Closed Sruthik22 closed 3 years ago

Sruthik22 commented 3 years ago

Hi, I am working with flexible docking, and compared to nonflexible docking it is giving very high scores: 2252099169.975 kcal/mol and is taking very long to run per protein. Could you kindly tell me what is issue with this docking?

Receptor: https://alphafold.ebi.ac.uk/entry/P29699 Ligand: https://pubchem.ncbi.nlm.nih.gov/compound/Ergothioneine

Let me know if providing the code I used would be helpful.

diogomart commented 3 years ago

Hi,

Possibly some atoms of the flexible residues are outside the search space (a.k.a. box / maps / grids). Could you check if that's the case?

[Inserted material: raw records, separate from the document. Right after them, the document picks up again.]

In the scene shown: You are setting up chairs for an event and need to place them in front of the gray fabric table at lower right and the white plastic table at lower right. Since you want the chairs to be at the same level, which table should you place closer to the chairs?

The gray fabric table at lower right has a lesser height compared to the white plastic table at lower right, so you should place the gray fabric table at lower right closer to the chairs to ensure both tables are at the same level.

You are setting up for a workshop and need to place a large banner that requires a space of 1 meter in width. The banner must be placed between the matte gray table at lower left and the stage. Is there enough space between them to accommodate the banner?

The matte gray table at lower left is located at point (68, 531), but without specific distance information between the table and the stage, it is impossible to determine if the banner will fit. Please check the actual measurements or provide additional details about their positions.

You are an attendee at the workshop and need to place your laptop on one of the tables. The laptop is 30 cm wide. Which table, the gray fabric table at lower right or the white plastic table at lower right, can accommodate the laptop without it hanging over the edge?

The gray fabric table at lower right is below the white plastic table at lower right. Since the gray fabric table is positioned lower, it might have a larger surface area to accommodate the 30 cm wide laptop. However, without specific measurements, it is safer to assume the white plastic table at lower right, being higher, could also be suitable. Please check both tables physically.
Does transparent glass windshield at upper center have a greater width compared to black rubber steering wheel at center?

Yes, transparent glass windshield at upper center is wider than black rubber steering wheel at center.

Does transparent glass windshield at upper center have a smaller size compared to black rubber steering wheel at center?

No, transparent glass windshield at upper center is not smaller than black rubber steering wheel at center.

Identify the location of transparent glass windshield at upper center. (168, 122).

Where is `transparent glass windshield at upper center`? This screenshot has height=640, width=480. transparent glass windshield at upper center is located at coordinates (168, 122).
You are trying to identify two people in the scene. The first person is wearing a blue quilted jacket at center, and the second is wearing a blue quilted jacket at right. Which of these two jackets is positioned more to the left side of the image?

Sruthik22 commented 3 years ago

To figure out the search space I used:

os.system('pythonsh prepare_gpf.py -l ' + full_path_to_ergothioneine + ' -r ' + file_name_wo_extension + str(region) + '_rigid.pdbqt' + ' -o ' + file_name_wo_extension + '.gpf')

center = []
box_size = []

    with open(file_name_wo_extension + '.gpf') as f:
        for line in f:
            if "gridcenter" in line:
                nums = line.split(" ")
                center.append(float(nums[1]))
                center.append(float(nums[2]))
                center.append(float(nums[3]))
            if "npts" in line:
                nums = line.split(" ")
                box_size.append(float(nums[1]))
                box_size.append(float(nums[2]))
                box_size.append(float(nums[3]))

    # how to get the center and box size
    vina.compute_vina_maps(center=center, box_size=[20, 20, 20])

Is this a correct method to find the search space?

diogomart commented 3 years ago

Ergothioneine is what we would call the ligand, and the protein is the receptor. Ligand atoms are forced inside the search space during docking. I wouldn't trust a script to define the search space unless you know exactly what the script is doing. The best is to visualize the search space in the context of the receptor with a molecular visualizer. Then you can define, manually, where in the protein/receptor the ligands can dock. Examples of software for looking at the search box are:

Sruthik22 commented 3 years ago

Thank you for your help! I was hoping to automate the docking process because I have around 50 receptor-ligand pairs I wanted to dock. Would it be possible to do this, or is manual selection of the search space the most accurate way to go about the process?

diogomart commented 3 years ago

If each of the receptors has a known ligand it could be reasonable to define the box to encompass the ligand plus some margin in each direction (see https://github.com/ccsb-scripps/AutoDock-Vina/issues/31#issuecomment-906840388).

Otherwise making a gigantic box around the entire receptor is possible. That makes the search much harder so It would be a good idea to increase the --exhaustiveness value significantly.

Sruthik22 commented 3 years ago

Oh perfect, I am docking ergothioneine for every receptor so I can keep the docking box constant. Thank you for your help!

diogomart commented 3 years ago

Unfortunately it's the other way around: the box should be defined relatively to the receptor. What makes it work for boxes centered on known ligands is the fact that known ligands are already placed in the binding site of the respective receptors.